Exercise passage:
# Phoenix P5 creates short circuit



## kumpelmagnet (Sep 12, 2009)

Hi,

i have an P5 installed in an USA Trains Pa and ist was working fine until yesterday.
Now wehen i power on the sound board, the DCC command station shut the track power down because there is an short circuit.
Is there any chance that i can do something or is the P5 damaged ?


Regard

Anton


----------



## kumpelmagnet (Sep 12, 2009)

Hi,

update: the P5 seem to work, i connected it to a normal power suply an did a software upgrade, works fine with the Phoenix Sound Software.
As soon as i connect it to the DCC powerd track the command station beeps 4 time = short circuit.

So i run out of ideas.....

Regards 

Anton


----------



## Greg Elmassian (Jan 3, 2008)

So: The rest of the DCC layout works fine? Another decoder does not shut down the DCC supply? 

And just putting the P5 across the track, out of the loco, nothing else connected, the DCC supply shuts down? 

If so, then the P5 is broke. 

Regards, Greg


----------



## Madstang (Jan 4, 2008)

With the limited info on the DCC part. Here goes. 

If the P-5 works fine with the software, and it has to be hooked up to a power source to even retrieve the settings from the board to view on the computer, then that tells me it works fine! 

Make sure all your connections are the way they are suppose to be on the DCC. Make sure that no metal parts or wires on the Phoenix or the DCC are touching metal grounding out anywhere, this will short it out. Again make sure all your wire connections are correct. Maybe a wire is loose and touching where it should not be touching, maybe so slight that it is not noticeable, tug ever so gently on the wires to see if they are loose, then again check proper connections. 

If it worked fine, and the P-5 works fine....I think maybe it may be your DCC system...maybe..again I have limited info on your DCC system and how you installed it..but at lesat you can try this. 

Does you DCC system work fine without the Phoenix turned on?


----------

Data:
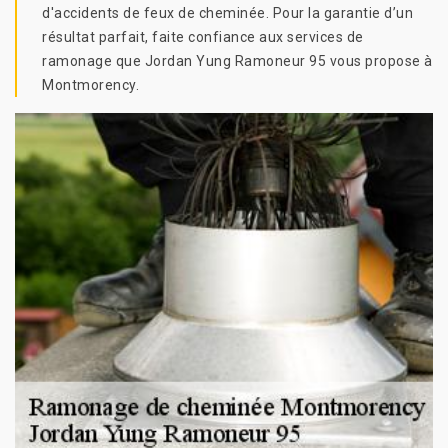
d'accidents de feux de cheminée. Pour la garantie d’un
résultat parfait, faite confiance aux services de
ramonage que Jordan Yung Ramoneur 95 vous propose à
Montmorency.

---

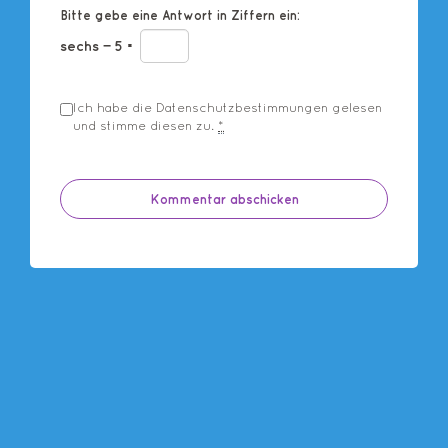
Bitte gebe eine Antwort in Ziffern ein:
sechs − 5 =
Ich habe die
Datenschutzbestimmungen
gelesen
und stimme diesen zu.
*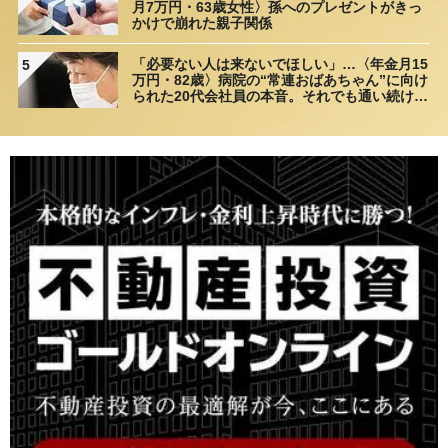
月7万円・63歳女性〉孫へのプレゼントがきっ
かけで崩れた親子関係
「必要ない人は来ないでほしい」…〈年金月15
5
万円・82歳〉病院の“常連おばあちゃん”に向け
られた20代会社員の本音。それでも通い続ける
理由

Task requirements:
(a) Using the Phoenix P5 thread, decide whether each statement agrees with it. Answer yes or no for each, quoting the words that decide it.
(i) Anton hooked the P5 up to a normal power supply and upgraded its software.
(ii) Madstang concludes from the software test that the P-5 works fine.
(iii) The command station beeps twice to signal a short circuit.
(b) In the Phoenix P5 thread, what is the P5 installed in?
(c) Reproduce the Phoenix P5 thread from "If so, then" to "it works fine!".
None of the rows are needed here.

Solutions in order:
(a)
(i) Yes: "i connected it to a normal power suply an did a software upgrade"
(ii) Yes: "then that tells me it works fine!"
(iii) No: "the command station beeps 4 time = short circuit"

(b) A USA Trains Pa.

(c)
If so, then the P5 is broke. 

Regards, Greg


----------



## Madstang (Jan 4, 2008)

With the limited info on the DCC part. Here goes. 

If the P-5 works fine with the software, and it has to be hooked up to a power source to even retrieve the settings from the board to view on the computer, then that tells me it works fine!